Chapter 5: The Traveler
By verystrangebird on August 12, 2012
The Traveler was a vagabond with a flashy wardrobe. Moving from town to town he made a living in card games and billiard halls, but rarely from honest work. His pockets were often lined with dollar bills yet he called no where home and never stayed long enough to wake up in his own bed. Many, including his wife, wished that he were around a little more frequently, to help with the children and the bills. But, while his teeth may have flashed a million dollar smile, his anger was just as quick and his fists were always clenched, never far from a fight. For this reason, when he did make his exits, they were always on the heal of a violent outburst, his charm faded, the wounds fresh, the babies crying and the older children wishing he would go away and never come back. Yet, as the wounds faded, his family began to miss the man that capped off what meager family they had. Sometimes, a no good dad is better than no dad at all.
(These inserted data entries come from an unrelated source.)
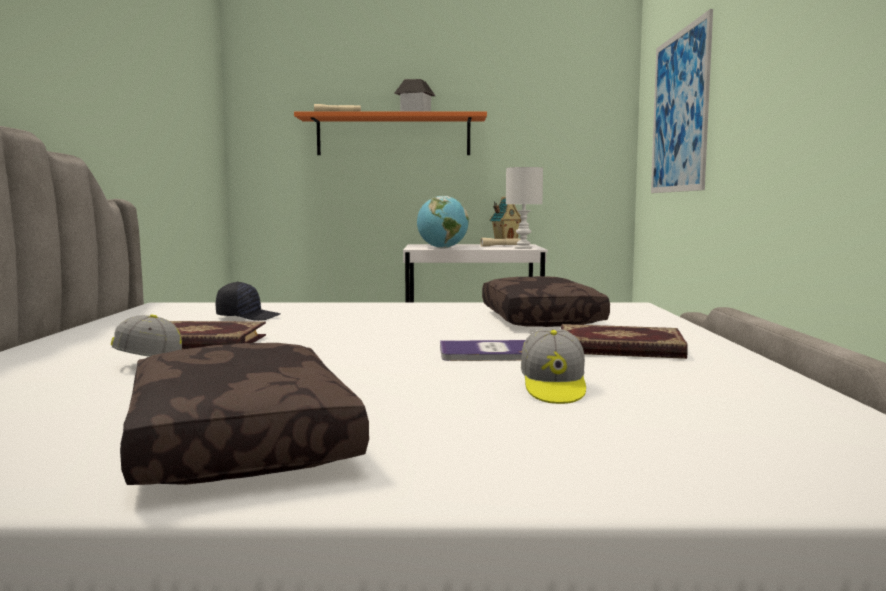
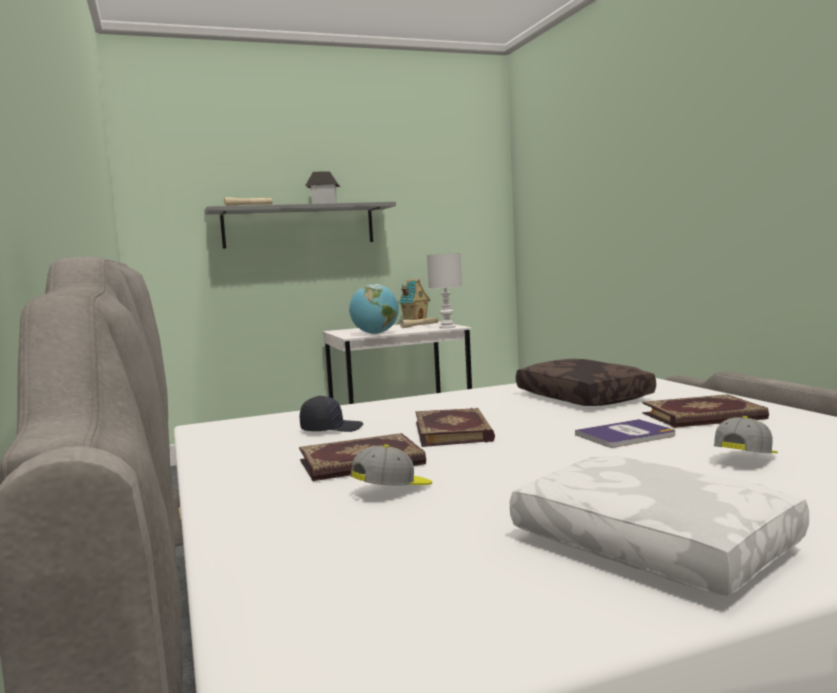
camera: 20 degrees left, 0 degrees up
(234, 440) = (648, 546): brown pillow -> white pillow
(340, 330) = (454, 431): none -> book
(393, 136) = (299, 226): orange shelf -> grey shelf
(553, 389) = (746, 459): cap -> cap turned 120 degrees counterclockwise
(679, 112) = (576, 202): picture -> none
The Traveler had been gone for a few weeks when his wife received a letter saying that he would be home in time to share Christmas dinner with his family, just a few days away. With promises of gifts for everyone, the family eagerly anticipated his arrival. Christmas day came and the children all took turns bathing, putting on their best Sunday clothes. The Traveler’s wife prepared a turkey with all of the fixin’s and together, sans dad, they sat at the table and waited for his arrival.
After an hour of fidgeting and growling stomachs, The Traveler’s wife carved the turkey herself and dished out servings so that her family could eat. Her children sat silently, pushing their food around their plates, hoping and praying that The Traveler would walk through the door any minute. Their mother, knowing better, said the Lord’s Prayer, took a few bites of her turkey and began to clear the table. The children, disappointed that their father failed to return, went to bed early. The Clockmaker, just 8 years old, cried himself to sleep.
A few weeks after the New Year, the The Traveler had still failed to return, and his wife grew anxious, fearing the worst. She had visited the local police station to report him missing, had filed a report, and went home to wait. But her door bell did not ring.
Spring came early that year, melting the snow up north, bloating the rivers that nurtured the desert valley where The Traveler’s family resided. The much needed sustenance turned the crops a vivid green… and brought the police to the doorstep of The Traveler’s home.